Today's New York Times article about the push for another repatriation tax holiday shows how ill-functioning our political system is. Tax holidays work best if they are credibly "once and once only" offers. The last tax holiday was only 6 years ago, and we are already potentially doing it again?
As the article mentions, the predominant academic consensus from last time around is that it mainly led to dividends and share buybacks, not extra jobs et al. Money is fungible. And while in principle even the shareholder payouts might be considered stimulative, one would not expect the recipients to have a very high marginal propensity to consume.
Another banana republic aspect to this is the emphasis being placed on the point that the taxes raised by the dividend tax holiday would lower the budget deficit. Yes, but in expected present value terms they would increase the long-term U.S. fiscal gap, as to a considerable degree companies would simply take a small hit today (including a potential accounting hit for supposedly "permanently reinvested foreign earnings") on the view that it was cheaper than paying the full tax in the future.

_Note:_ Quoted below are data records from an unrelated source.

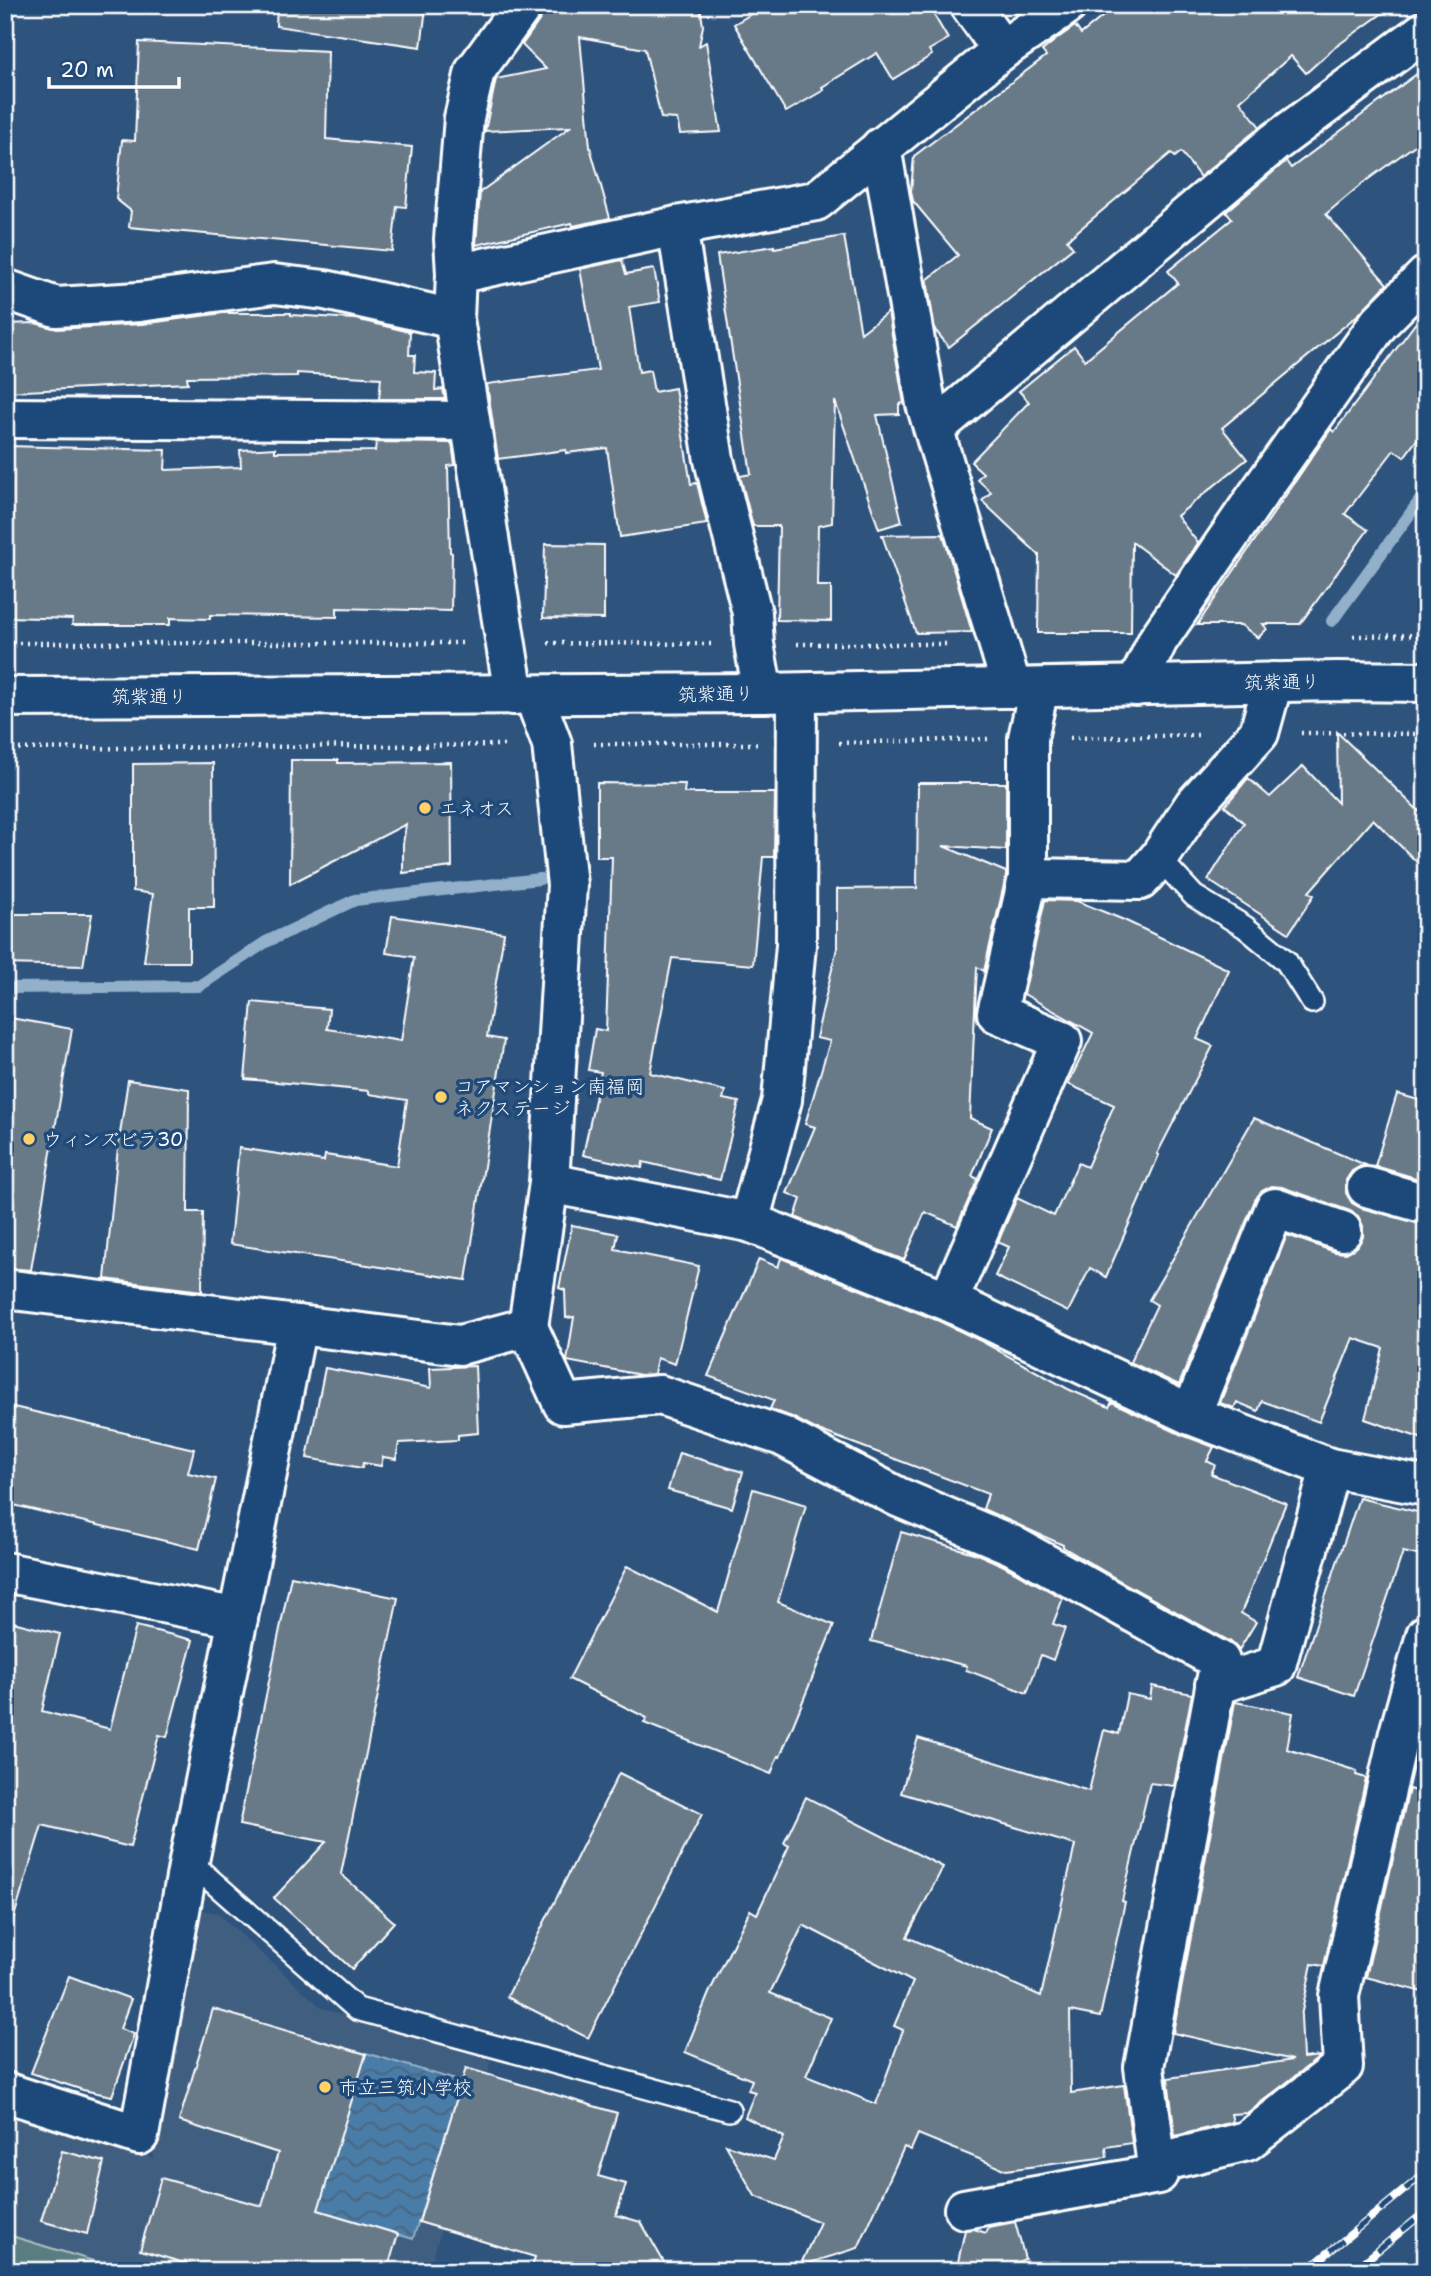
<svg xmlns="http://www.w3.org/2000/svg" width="1431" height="2276" font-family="'Shantell Sans','Klee One',sans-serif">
	<defs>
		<pattern id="water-waves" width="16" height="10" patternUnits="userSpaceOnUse" patternTransform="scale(1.75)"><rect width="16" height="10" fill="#4a7ba7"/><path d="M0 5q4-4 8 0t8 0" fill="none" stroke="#4b647a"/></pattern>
	</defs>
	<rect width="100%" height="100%" fill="#2e537d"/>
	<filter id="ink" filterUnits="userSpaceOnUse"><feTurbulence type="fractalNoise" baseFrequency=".0143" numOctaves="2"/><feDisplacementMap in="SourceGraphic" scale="14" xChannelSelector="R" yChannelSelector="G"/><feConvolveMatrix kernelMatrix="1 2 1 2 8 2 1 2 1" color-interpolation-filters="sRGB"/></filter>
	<g filter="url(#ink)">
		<polygon fill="#3f5e80" points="201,1910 217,1913 322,2008 491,2061 429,2271 5,2271 5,2113 153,2158"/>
		<polygon fill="#5a7d82" stroke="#acbec0" stroke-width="2" points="5,2234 126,2271 5,2271"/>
		<polygon fill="url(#water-waves)" stroke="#92b0ca" stroke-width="2" points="366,2053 462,2082 413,2239 318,2210"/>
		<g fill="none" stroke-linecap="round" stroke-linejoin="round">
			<g stroke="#92b0ca" stroke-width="12">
				<polyline points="1332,621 1426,492"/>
				<polyline points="5,988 199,986 266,942 355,900 540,879"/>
			</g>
		</g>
		<g fill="#687988" stroke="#fff" stroke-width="2" fill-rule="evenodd">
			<polygon points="277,5 407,5 426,8 421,47 276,26"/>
			<polygon points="545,5 700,5 703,26 699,46 706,42 721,132 680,134 677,119 661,118 645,49 580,37 590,147 610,218 573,226 572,223 476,245 480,192 570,127 485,131 496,79 546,69 522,45 541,18"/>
			<polygon points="767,5 928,5 948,39 929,50 932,55 893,79 877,53 822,87 824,90 786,112 734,24"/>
			<polygon points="1117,5 1394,5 1334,48 1306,73 1291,56 1240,101 1260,127 1200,177 1181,152 1175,157 1171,153 1067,240 1073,248 949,347 935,330 927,280 958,255 913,201 911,191 914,156 1046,56 1042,51 1058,38 1075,26 1081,34"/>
			<polygon points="139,42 328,51 326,139 412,147 406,207 397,206 392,251 129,227 131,211 116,199 122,140 135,141"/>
			<polygon points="1426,67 1426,137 1363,183 1326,214 1387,284 1360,313 1222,428 1247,459 1177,516 1198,543 1176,575 1132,542 1131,633 1038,633 1039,555 982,501 991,492 977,479 983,473 971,462 1029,402 1019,391 1074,346 1085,360 1178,283 1168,271 1232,219 1226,212 1286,161 1291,168"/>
			<polygon points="844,236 861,333 888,312 904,403 899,404 899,414 877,415 902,522 879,529 835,401 832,523 818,526 817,586 831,586 831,621 777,620 779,526 753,526 740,476 751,474 717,255 774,246 774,248"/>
			<polygon points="622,260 626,274 654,269 660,302 629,307 639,372 650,370 654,392 675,388 691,484 697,483 707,524 620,537 607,448 566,453 566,450 498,459 487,384 598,370 580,269"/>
			<polygon points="1426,309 1426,427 1404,457 1394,450 1345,514 1368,530 1300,624 1263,624 1267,629 1258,638 1241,625 1197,625 1331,429 1334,432"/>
			<polygon points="223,313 291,313 291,315 355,319 410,332 409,355 415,355 414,372 436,373 435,390 443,389 445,399 379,399 381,378 297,373 297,376 187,377 188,383 5,392 5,324 35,323 57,329 142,324"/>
			<polygon points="376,442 452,443 455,465 448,466 450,552 452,553 451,611 337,608 337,617 210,615 210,619 170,618 170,625 72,625 73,619 8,617 12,522 6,522 7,446 166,450 165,470 241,467 240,450 275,448 275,452 375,451"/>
			<polygon points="943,534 972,632 916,633 882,535"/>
			<polygon points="545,544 604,545 604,619 543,618"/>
			<polygon points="1337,732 1426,818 1426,871 1373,819 1309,892 1314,895 1289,933 1208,880 1244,823 1225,806 1248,778 1270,797 1303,766 1338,803"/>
			<polygon points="291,760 338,760 338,763 451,762 452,867 403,873 403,844 406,824 290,884"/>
			<polygon points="213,763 214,907 189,907 189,962 144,962 153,894 133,891 133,764"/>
			<polygon points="597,783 685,784 684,793 775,793 774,857 763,857 753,965 672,958 650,1073 725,1091 723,1099 739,1102 720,1180 643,1162 642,1168 583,1155 601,1072 588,1070 595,1029 606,1031 609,947 612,857 597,857"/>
			<polygon points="918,783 1006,783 1006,850 943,846 1006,872 1006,876 984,971 977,967 970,1118 992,1128 972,1176 978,1179 957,1226 925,1212 904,1260 795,1217 801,1199 787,1193 815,1127 805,1124 830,1041 816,1038 837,948 837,889 917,888"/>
			<polygon points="1045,900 1077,901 1124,920 1229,970 1197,1039 1213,1046 1157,1154 1159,1155 1106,1277 1090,1268 1068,1312 995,1276 1009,1247 998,1242 1017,1198 1054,1216 1078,1163 1087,1167 1114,1105 1068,1084 1093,1033 1024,994"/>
			<polygon points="5,914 92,914 83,966 5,964"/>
			<polygon points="392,916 504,933 487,1037 504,1040 466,1280 230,1244 239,1148 324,1161 325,1155 397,1166 407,1100 369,1094 369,1091 245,1079 252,1002 329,1009 327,1029 401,1041 414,957 386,953"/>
			<polygon points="5,1017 72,1029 31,1270 5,1268"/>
			<polygon points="128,1080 189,1089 188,1212 203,1212 202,1291 105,1279 118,1147"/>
			<polygon points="1397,1094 1426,1102 1426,1181 1375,1166"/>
			<polygon points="1254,1118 1368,1166 1361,1166 1352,1171 1346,1180 1346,1193 1352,1203 1361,1208 1426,1225 1426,1440 1365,1419 1383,1348 1353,1338 1319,1422 1262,1401 1258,1411 1237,1402 1234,1408 1220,1403 1287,1235 1335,1252 1346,1253 1357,1247 1363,1237 1363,1226 1358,1216 1350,1211 1282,1187 1272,1186 1262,1191 1255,1200 1179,1385 1130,1362 1157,1305 1149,1300"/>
			<polygon points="572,1225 618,1234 615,1249 699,1266 675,1364 657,1358 654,1374 641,1375 567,1361 574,1317 566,1318 565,1290 559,1288"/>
			<polygon points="781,1258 939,1321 983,1342 1068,1389 1109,1407 1112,1402 1182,1435 1214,1447 1207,1461 1215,1465 1211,1474 1286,1503 1241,1613 1256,1622 1239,1650 1231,1642 1122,1582 1063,1547 1063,1545 983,1509 988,1494 813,1428 792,1417 770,1409 774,1400 708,1376 759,1259 778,1267"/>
			<polygon points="475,1366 478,1433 458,1435 458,1440 399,1443 396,1459 383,1457 381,1466 363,1463 362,1468 307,1458 325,1368 431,1388 430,1368"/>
			<polygon points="5,1405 194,1449 188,1473 216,1479 199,1549 5,1503"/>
			<polygon points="679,1453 743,1472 732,1508 668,1490"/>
			<polygon points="753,1489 806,1505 778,1602 834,1625 780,1757 778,1756 771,1774 644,1723 647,1718 569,1679 627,1566 718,1612"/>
			<polygon points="1359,1498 1426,1514 1426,1557 1403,1552 1354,1696 1298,1677"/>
			<polygon points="901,1532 977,1554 1002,1565 1063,1598 1053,1624 1065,1628 1053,1660 1041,1655 1027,1693 966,1670 967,1666 871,1641"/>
			<polygon points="291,1576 398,1598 341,1874 394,1922 352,1969 274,1898 326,1842 239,1825"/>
			<polygon points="5,1620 60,1634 42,1711 110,1729 136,1626 193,1640 167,1737 159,1735 130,1847 42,1825 14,1917 5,1915"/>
			<path d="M1152,1686L1192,1694L1174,1786L1150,1783L1122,1901L1125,1902L1100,2017L1070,2011L1071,2093L1124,2085L1132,2143L1106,2147L1107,2157L1006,2170L918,2134L911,2150L904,2147L858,2248L800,2266L820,2222L755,2196L726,2145L774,2160L784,2137L745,2117L755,2092L748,2090L752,2080L685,2052L709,1993L750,1910L757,1914L789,1846L784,1843L806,1797L943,1867L907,1937L1041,1996L1075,1845L901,1793L918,1738L1089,1791L1104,1730L1119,1734L1127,1694L1150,1699ZM803,1925L913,1982L894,2026L903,2030L876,2104L806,2076L831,2018L770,1993Z"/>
			<polygon points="1235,1702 1293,1713 1287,1749 1357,1771 1356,1775 1366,1778 1324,1966 1312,1964 1301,2016 1303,2058 1321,2056 1247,2113 1231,2114 1233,2122 1175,2136 1168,2078 1293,2060 1173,2033"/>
			<polygon points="619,1773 702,1814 588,2038 507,1997"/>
			<polygon points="1409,1789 1426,1794 1426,1993 1366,1977"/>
			<polygon points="69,1976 131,1999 120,2029 134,2034 112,2096 83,2090 31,2073"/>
			<polygon points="213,2009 366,2054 318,2210 398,2234 387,2271 211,2271 140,2250 161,2178 262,2206 278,2153 179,2121"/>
			<polygon points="466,2068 617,2113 598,2176 626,2184 616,2215 641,2222 669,2271 531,2271 535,2257 419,2222"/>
			<polygon points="62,2151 104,2162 87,2234 41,2221"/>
			<polygon points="1015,2222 1025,2259 997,2271 956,2271 965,2230 974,2229 986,2233 989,2227"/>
		</g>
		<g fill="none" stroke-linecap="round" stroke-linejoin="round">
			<defs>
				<g id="service">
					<polyline points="1159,858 1194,896 1245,927 1286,961 1312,1002"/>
					<polyline points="189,1861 357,2009 729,2110"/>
				</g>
				<g id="minor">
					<polyline points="970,5 1002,50"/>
					<polyline points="881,147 926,404 1012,688"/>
					<polyline points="677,226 714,460 752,613 754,644 763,693"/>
					<polyline points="456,274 454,239 464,118 475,71 523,5"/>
					<polyline points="5,289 56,307 139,302 274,284 325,290 454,319"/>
					<polyline points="5,418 469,421"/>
					<polyline points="935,428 1274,143 1426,30"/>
					<polyline points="1136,686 1158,640 1252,503 1379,323 1426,276"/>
					<polyline points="514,695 454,319 456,274 677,226 816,201 1002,50 1067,5"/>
					<polyline points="1028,878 1140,880 1159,858 1194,805 1259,733 1273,682"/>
					<polyline points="549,1183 749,1222 948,1301 1191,1415 1330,1468 1426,1486"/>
					<polyline points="1367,1187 1426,1204"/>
					<polyline points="749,1222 782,1100 796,945 797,693"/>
					<polyline points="5,1289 460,1345 528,1327 549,1183 567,885 552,744 534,696"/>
					<polyline points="948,1301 1062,1041 997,1013 1028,878 1028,738 1039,688"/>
					<polyline points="528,1327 563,1404 660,1395 782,1436 898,1497 1012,1545 1220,1661 1144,2067 1158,2174 964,2209"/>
					<polyline points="1191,1415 1275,1208 1342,1231"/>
					<polyline points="5,1572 238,1618"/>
					<polyline points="1215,1685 1276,1666 1330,1468"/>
					<polyline points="5,2092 139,2135 189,1861 297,1325"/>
					<polyline points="1156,2163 1247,2141 1343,2066 1339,1996 1399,1733 1426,1635"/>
				</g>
				<polyline id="tertiary" points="5,697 763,693 1337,681 1426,682"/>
			</defs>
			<use href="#service" stroke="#fff" stroke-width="26"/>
			<use href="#minor" stroke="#fff" stroke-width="44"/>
			<use href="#tertiary" stroke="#fff" stroke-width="44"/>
			<g stroke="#fff" stroke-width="4.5" stroke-dasharray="2 5" stroke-linecap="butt">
				<polyline points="1353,636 1426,635"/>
				<polyline points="5,643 466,643"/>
				<polyline points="548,643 714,644"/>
				<polyline points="797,644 949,644"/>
				<polyline points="1301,733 1426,734"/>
				<polyline points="1070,738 1201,735"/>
				<polyline points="839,743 988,739"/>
				<polyline points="594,744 757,744"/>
				<polyline points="5,749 508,745"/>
			</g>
			<use href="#service" stroke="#1f4a7a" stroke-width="21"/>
			<use href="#minor" stroke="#1f4a7a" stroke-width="38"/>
			<use href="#tertiary" stroke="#1f4a7a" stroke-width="38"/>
			<defs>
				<g id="rail">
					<polyline points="1306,2271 1426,2172"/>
					<polyline points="1353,2271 1426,2211"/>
				</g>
			</defs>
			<use href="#rail" stroke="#fff" stroke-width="8"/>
			<use href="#rail" stroke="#1f4a7a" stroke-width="5" stroke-dasharray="16" stroke-linecap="butt"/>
		</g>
	</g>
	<g fill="#ffd166" stroke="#1f4a7a" stroke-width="2.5">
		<circle cx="425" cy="808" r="7"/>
		<circle cx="441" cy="1097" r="7"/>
		<circle cx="29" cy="1139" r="7"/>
		<circle cx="325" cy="2087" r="7"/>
	</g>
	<g text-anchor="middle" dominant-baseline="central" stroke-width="7" stroke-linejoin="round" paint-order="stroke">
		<g font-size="19" fill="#fff" stroke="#1f4a7a">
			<text transform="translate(1282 682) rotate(-1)">筑紫通り</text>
			<text transform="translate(716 694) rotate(-1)">筑紫通り</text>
			<text x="149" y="696">筑紫通り</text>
		</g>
		<g font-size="19" fill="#fff" stroke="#1f4a7a" text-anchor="start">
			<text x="439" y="808">エネオス</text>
			<text x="455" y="1086">コアマンション南福岡<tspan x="455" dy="22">ネクステージ</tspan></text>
			<text x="43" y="1139">ウィンズビラ30</text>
			<text x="339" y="2087">市立三筑小学校</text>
		</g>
	</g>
	<rect width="1431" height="2276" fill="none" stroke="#1f4a7a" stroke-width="28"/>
	<rect x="14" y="14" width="1403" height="2248" fill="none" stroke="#fff" stroke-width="2.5" filter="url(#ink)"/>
	<path d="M49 77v10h130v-10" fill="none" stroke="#ffffff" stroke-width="3.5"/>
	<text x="60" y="77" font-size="21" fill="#ffffff" stroke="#1f4a7a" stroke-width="5" paint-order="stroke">20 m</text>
</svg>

For this reason, enacting the dividend tax holiday as a way of lowering the current year budget deficit is like improving your current cash flow by going to the local pawnbroker who charges 20% a month, or like a farmer selling the seed corn to raise extra funds. From a budgetary standpoint it is childish, shortsighted, and irresponsible.
Compare to all this the idea that we might shift to an exemption system for U.S. companies' foreign source active business income, but accompanied by (a) greatly improving the source rules so that they apply to all multinationals (taking account of all their affiliates around the world) on a unitary, residence-neutral basis and (b) enacting a one-time transition tax for U.S. companies' pre-effective date unrepatriated foreign source income, with payment of this tax perhaps to be deferrable but effectively with interest. A well-functioning political system would be considering changes like that instead of replicating the behavior pattern of an impatient toddler.